Fotos: Katharina Seiser/www.esskultur.at
    foto: seiser/www.esskultur.at

    Risottoreis bester Qualität reift ein Jahr, bevor er geschält und poliert wird.

    Fotos: Katharina Seiser/www.esskultur.at

  • Carnaroli gilt als die edelste unter den Risottoreis-Sorten.
    foto: seiser/www.esskultur.at

    Carnaroli gilt als die edelste unter den Risottoreis-Sorten.

  • Rund um die Stadt Vercelli gedeiht sie auf gefluteten Feldern und muss, entgegen landläufigen Kochdogmen, keineswegs in einem fort gerührt werden, um zu cremig-bissfester Perfektion zu finden.
    foto: seiser/www.esskultur.at

    Rund um die Stadt Vercelli gedeiht sie auf gefluteten Feldern und muss, entgegen landläufigen Kochdogmen, keineswegs in einem fort gerührt werden, um zu cremig-bissfester Perfektion zu finden.

Risotto kommt aus der Gegend um Vercelli in Piemont - Dort lernte Katharina Seiser aus erster Hand, dass echte Risotti viel einfacher zuzubereiten sind, als es Dogmatikern beliebt

Er zeichnet sich nicht durch seinen Geschmack aus. Im Gegenteil: Je opportunistischer er sich verhält, desto besser. Biss soll er aber schon haben. Die Rede ist nicht von Politik, sondern von italienischem Risottoreis. Eine kurze Reise ins Grenzgebiet von Lombardei und Piemont, wo mehr Reis angebaut wird als irgendwo sonst in Europa, bringt vieles, was der Risottofreund bislang für Dogmen der Risottozubereitung hielt, ins Wanken.

1. Risottoreis ist Rundkornreis. Falsch. Risottoreis ist ein Langkornreis, wenn auch ein sehr dickbauchiger. Alle Risottoreis-Sorten wurden ursprünglich aus Japonica-Sorten gezüchtet.
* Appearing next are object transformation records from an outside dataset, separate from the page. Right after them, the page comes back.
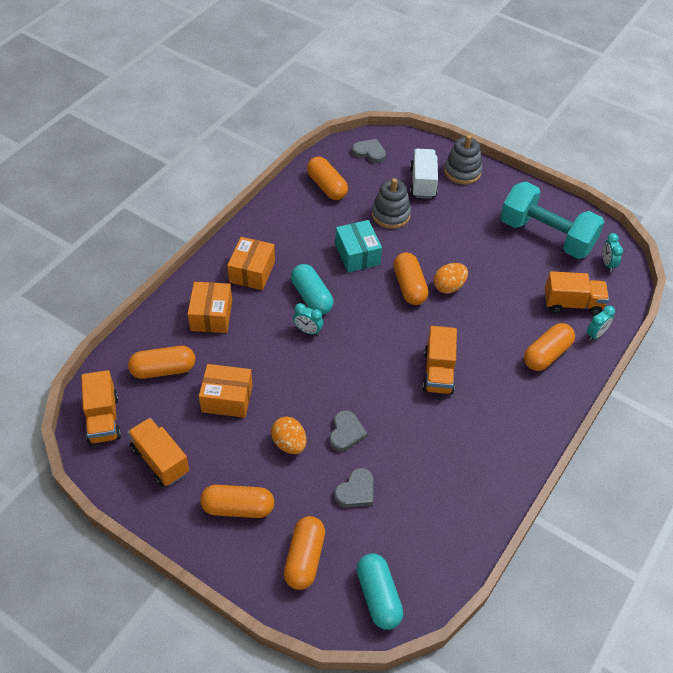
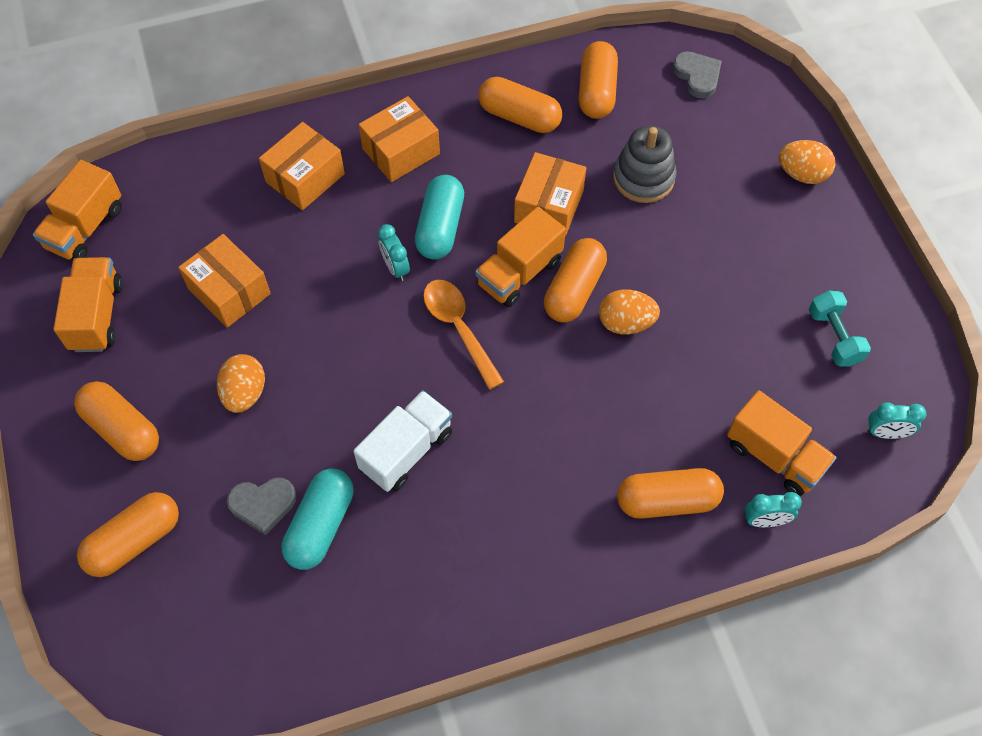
camera: 40 degrees right, 10 degrees up
orange capsule [128,346,195,379] -> orange capsule moved to [478,77,562,133]
grey heart [329,410,367,452] -> none
turquoise box [335,220,382,272] -> orange box [514,152,586,237]
turquoise capsule [356,554,403,630] -> turquoise capsule moved to [282,469,354,570]
white truck [410,149,438,199] -> white truck moved to [353,390,452,492]
orange truck [422,326,457,394] -> orange truck moved to [475,207,566,307]
grey stacking toy [444,135,483,184] -> orange egg [779,140,835,184]
turquoise dumbbell [501,182,605,259] -> turquoise dumbbell [809,291,871,367], size x0.46
turquoise clock [602,233,623,272] -> turquoise clock turned 120 degrees counterclockwise [867,403,926,439]
none -> orange spoon [423,280,504,390]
Reis wird in Italien nach Größe und Stärkegehalt in Comune, Semifino, Fino oder Superfino unterteilt. Der König der Risottoreis-Sorten, Carnaroli, ist erst knapp 65 Jahre alt und gehört zu den Superfino-Sorten. Seine Körner sind groß, lang und dick, sein Stärkegehalt ist enorm hoch, ebenso wie seine Aufnahmefähigkeit. Er wird ganz besonders cremig und bleibt am längsten "al dente". Daniele Palestro, der in Mortara in der lombardischen Provinz Pavia das Restaurant und die auf Gänsefleisch spezialisierte Fleischhauerei "Corte dell'Oca" betreibt, geht aber noch weiter. Er verwendet, wie viele Risotto-Spezialisten, nur gereiften Carnaroli, wie ihn auch Riso Gallo anbietet - allerdings nur im ausgesuchten Feinkosthandel. Der italienische Reis-Marktführer mit Sitz im lombardischen Robbio hat gemeinsam mit Köchen herausgefunden, dass Carnaroli (ähnlich wie Basmati) durch Lagern besser wird. Er bleibt dann länger "al dente" und kann noch mehr Geschmack aufnehmen als frisch nach der Ernte und dem Trocknen geschälter und polierter.

"Soffritto im Risotto - wozu?"

2. Risottoreis wird in Butter und/oder Olivenöl angeschwitzt. Das ist kein Muss. Daniele Palestro nimmt weder Butter noch Olivenöl und schon gar keine Zwiebel. "Soffritto im Risotto - wozu?", fragt er. Zwiebeln sind schon im Fond, mit dem der Risotto aufgegossen wird, und er wolle, bitteschön, den Reis ja nicht frittieren. Er erhitzt den Carnaroli folglich trocken, zwei Minuten lang. Dann hat er "Betriebstemperatur" und kann mit heißer Flüssigkeit aufgegossen werden. Palestre empfiehlt dazu halb Rind- und halb Gemüsefond, jeder andere geht natürlich auch. Auf einen Teil Reis kommen etwa drei Teile Fond. Jetzt im Frühjahr würde er Spargel mit Safran und eventuell Garnelen kombinieren. Artischocken, junge Bohnen, Spinat, Radicchio oder Erdbeeren passen auch zur Jahreszeit. Für eine puristische Basisversion wirft er eine Handvoll frischer Lorbeerblätter zum Reis, bevor er ihn das erste Mal aufgießt.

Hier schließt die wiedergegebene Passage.